Friday, February 4, 2011


edit: to put it in the right context: it looks like somebody got real pissed about my previous "fire-post"...

...strange things happen these days (in cresciano)… somebody watching and taking pics secretly, then anonymously (not under a real, full name) posting first weird, strange, then aggressive comments on my little blog. then finally (after 8posts!!!) spraying wrong accusations and producing gossip that I made “an open fire with an msr-burner to make coffee”. All that crap was loaded on my blog in a pretty offensive way, instead of talking personally to me as there was obviously the opportunity to and clear the matter on place – that seems like the behaviour of a REAL man to me… !!!

just for the record: I DID NOT MAKE ANY FIRE - NOR COFFEE (I don’t even drink coffee at all!!)

what happened that day is that I met a couple I know from the climbing-gym and THEY were making some coffee (right next to me) with an msr-burner.
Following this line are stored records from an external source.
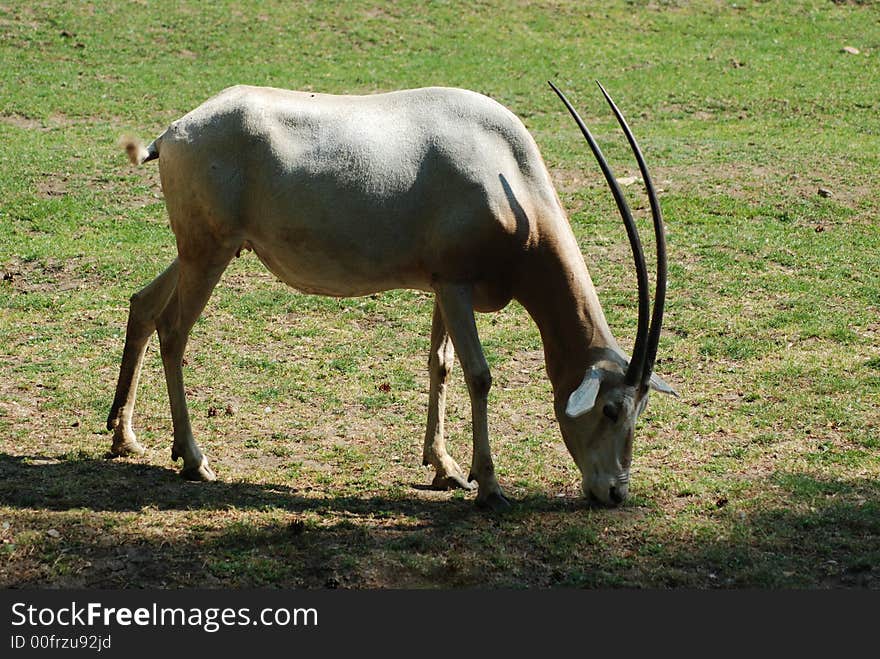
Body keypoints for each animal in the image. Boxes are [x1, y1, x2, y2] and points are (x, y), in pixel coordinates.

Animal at [110, 81, 672, 510]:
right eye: (611, 410)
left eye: (641, 410)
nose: (615, 494)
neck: (508, 173)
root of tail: (174, 132)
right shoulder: (456, 286)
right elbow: (479, 376)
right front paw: (489, 487)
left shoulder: (442, 286)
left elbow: (440, 364)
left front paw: (444, 468)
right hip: (210, 253)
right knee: (174, 330)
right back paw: (193, 458)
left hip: (204, 252)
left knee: (144, 304)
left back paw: (124, 436)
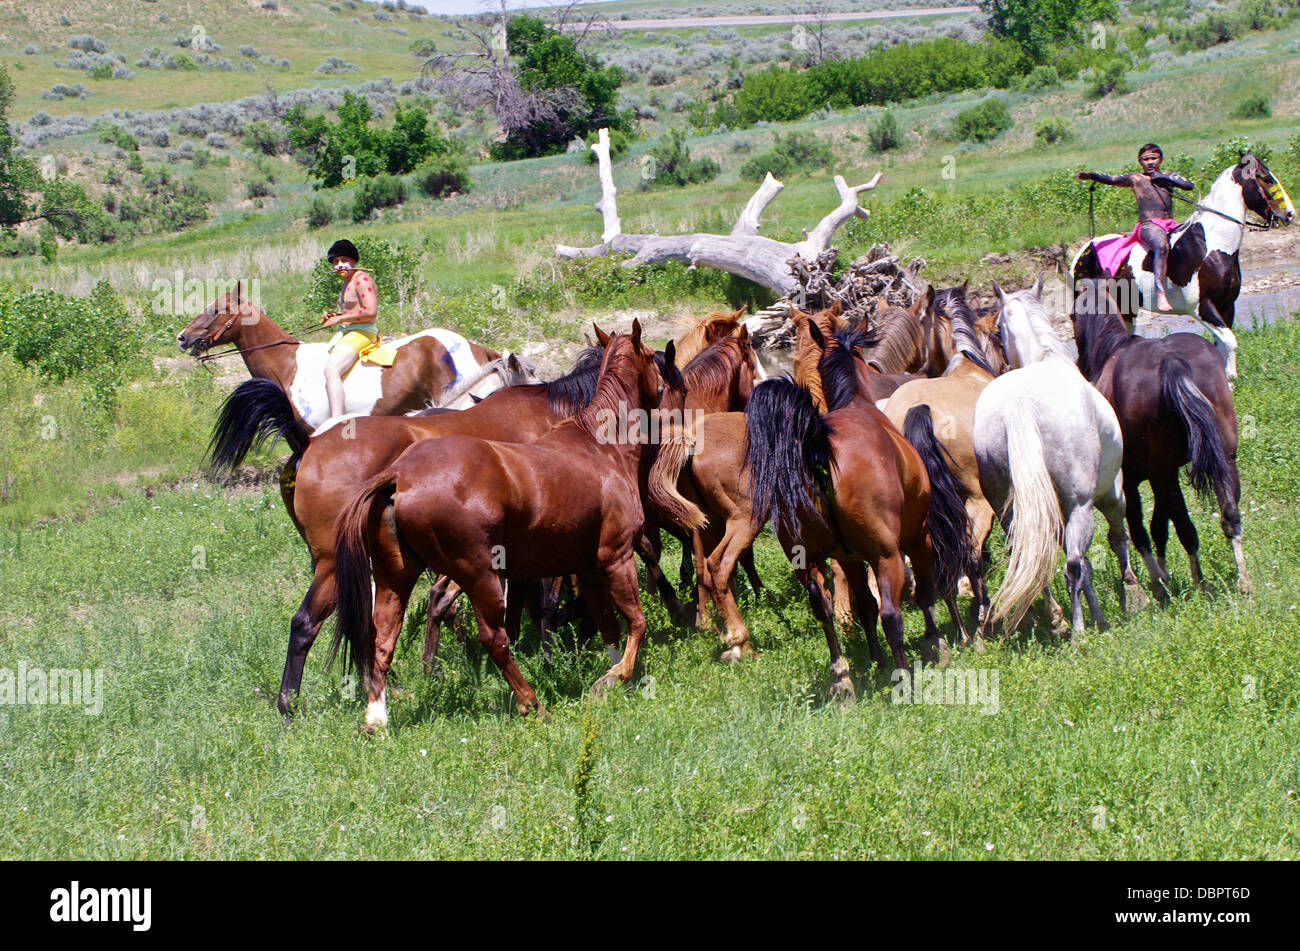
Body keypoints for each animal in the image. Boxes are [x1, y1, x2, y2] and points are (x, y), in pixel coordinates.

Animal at [331, 323, 686, 729]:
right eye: (659, 365)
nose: (679, 405)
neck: (600, 446)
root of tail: (399, 475)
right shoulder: (616, 557)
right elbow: (636, 621)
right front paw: (618, 676)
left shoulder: (587, 567)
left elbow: (608, 624)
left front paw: (612, 678)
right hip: (479, 575)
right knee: (493, 638)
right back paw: (531, 702)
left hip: (395, 577)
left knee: (382, 638)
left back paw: (377, 717)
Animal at [884, 283, 1001, 639]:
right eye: (997, 336)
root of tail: (919, 408)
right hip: (977, 500)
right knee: (970, 555)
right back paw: (979, 620)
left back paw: (949, 632)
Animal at [972, 280, 1146, 640]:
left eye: (997, 330)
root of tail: (1019, 404)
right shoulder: (1112, 494)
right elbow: (1117, 540)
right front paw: (1132, 594)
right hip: (1081, 506)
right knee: (1073, 565)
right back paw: (1078, 632)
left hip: (1012, 511)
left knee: (1032, 560)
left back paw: (1056, 620)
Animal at [1070, 278, 1248, 599]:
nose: (1079, 364)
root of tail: (1173, 362)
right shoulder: (1164, 472)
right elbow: (1159, 526)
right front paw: (1164, 576)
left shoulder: (1133, 480)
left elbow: (1141, 529)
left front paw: (1159, 581)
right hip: (1223, 459)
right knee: (1229, 516)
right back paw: (1242, 583)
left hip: (1162, 474)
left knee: (1184, 528)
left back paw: (1198, 582)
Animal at [1071, 151, 1295, 382]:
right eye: (1266, 178)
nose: (1289, 214)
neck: (1211, 247)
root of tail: (1083, 251)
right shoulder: (1202, 307)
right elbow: (1230, 341)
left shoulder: (1226, 305)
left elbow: (1222, 344)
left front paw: (1228, 379)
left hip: (1126, 308)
 making coffee with an msr burner is way less dangerous
even if using an msr-burner is tecnically an “open fire” (and therefore not “alloud”), I woud reckon that PRACTICALLY (in the means of fire-danger) there is a HUGE diffrence between an open fire (espcecially placed right on a tree) and making a coffee on a msr. also lightening cigarrets is tecnically an "open fire" (I DON’T smoke) and practically way more dangerous (when thrown away not fully off) then an msr-burner. There where may 50+ people smoking that day in cresciano, but the anonymous poster (may he even smokes too?!) did not even bother about that?!

then a cigarette and...
in the contradiction to the anonyomus poster i see it not personally but PRACTICALLY. and PRACTICALLY “regular” open fires are the biggest fire-hazzards and the most visible for the local-population. if a “normal open fire” gets “officialized” in a world-wide spread video I feel that it is necessary to speak out that making “open-fire” is NOT OK. If I see somebody making (carefully) a coffee on a msr (and not spread it on a video) or somoking a cigarette I personally don’t have any problems with that.

...especially an open fire literally on the roots of a tree

there is no point in making this to a personal, hating – whatever-story.

for most people it does not seem to be a problem but for the very few who do not understand how to communicate: a bit of “netiquette” for my little blog if you want your comments to be published:

- I will not allow “anonymous” posts. If you have to say something post with your FULL REAL name (or a link to it, if I don’t know you). otherwise your comment will not be published.

-don’t fool arround, if you have to say something say it straight.

-be respectful, I don’t want haters to spray arround in my little blog.

-if you have something personal, don’t hesitate to talk to me "on place" if you have the opportunity to or send me a mail.